The man outside let out a low moan, but stayed put.
“What did you do to him out there?” Hedeke asked, standing and pouring himself a glass of wine from the pitcher on the table.
Ammon blinked and saw those green eyes again. He had dreamed about them the whole way here, the scene playing over and over in his mind. The men that took the wagon woke him and he thought he was being attacked, the man he killed back for revenge. His stomach turned with Hedeke’s story.
“I never meant it to be this bad, Hedeke, but I simply think that the soldiers are excited that they finally have something to rally behind.”
“Excited? You call strapping a baby’s head to your belt and riding off with it like it was a lover’s scarf what these monsters do when they get excited?” Hedeke suddenly jumped to his feet. “Gods have mercy on the fate of the Ocean if that’s the case.” He turned up the wine and downed it in one go.
“Hedeke, please,” Ammon tried to cut the man off, but it was no use. There was no stopping him now.
“Gods above, Ammon, I didn’t sign up for this. I wanted to break apart the monarchy, sure, but I never meant for good innocent people to be hurt in the process. The price of change, I’m sure, but,” he cut himself off and drank more wine. “But is this really the cost? Or are we working with lunatics?”
Ammon had no answer. This was the way it was going to have to be. He knew from the first few meetings, some two years ago when the Humble Ones and the Bloodbrothers met together and allied themselves to the same cause.
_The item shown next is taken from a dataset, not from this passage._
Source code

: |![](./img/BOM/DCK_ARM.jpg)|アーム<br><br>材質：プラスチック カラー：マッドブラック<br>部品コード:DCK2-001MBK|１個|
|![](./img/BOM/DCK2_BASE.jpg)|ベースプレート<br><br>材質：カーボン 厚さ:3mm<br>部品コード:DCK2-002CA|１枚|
The Humble Ones had always wanted to topple the throne, but they had never had the manpower until they met the Bloodbrothers. Now they had essentially an outside army that they could pull the strings of, one that was itching for its chance to finally make the change they so craved.
But from what they had done both in Moa’s territory and at The Spire, Ammon could only imagine the carnage around the Ocean. It was more than any one of the Humble Ones had bargained for.
They had to press on.
“We might just be working with lunatics, Hedeke, but they are lunatics who get work done.” Ammon took a step towards Hedeke. “What they have done here in these past few days will reap innumerable benefits. Think about it, Hedeke.” He pounced, throwing his arm around Hedeke’s shoulders. “The whole Ocean is rattled. They won’t be thinking straight when they are meeting, and they will be in a scramble trying to leave. Before long they will find someone who knows about the mark of the Bloodbrothers and not long after that will someone vouch for just how deadly they are.”
“Ammon, really this is all well and good, but--”
Ammon didn’t let him finish. “When they leave, which, trust me, will not be that long, we will have them. We will ambush the lot of the army, cut the head off the king and parade it back to Clear Waters.”
Ammon turned and placed his hands on both of Hedeke's shoulders, and looked directly into his eyes. “They will crumble at our feet, begging for mercy,” he concluded in a near whisper. The only sound for a long pause were the fires’ crackling.
“I suppose you’re right,” Hedeke said, though he didn’t seem convinced. He would come around, Ammon was sure of it.
“Of course I’m right. Now, get your rest. Tomorrow we will meet in Clear Waters and plan for the future of the Ocean.”
The man beside the door was weeping softly.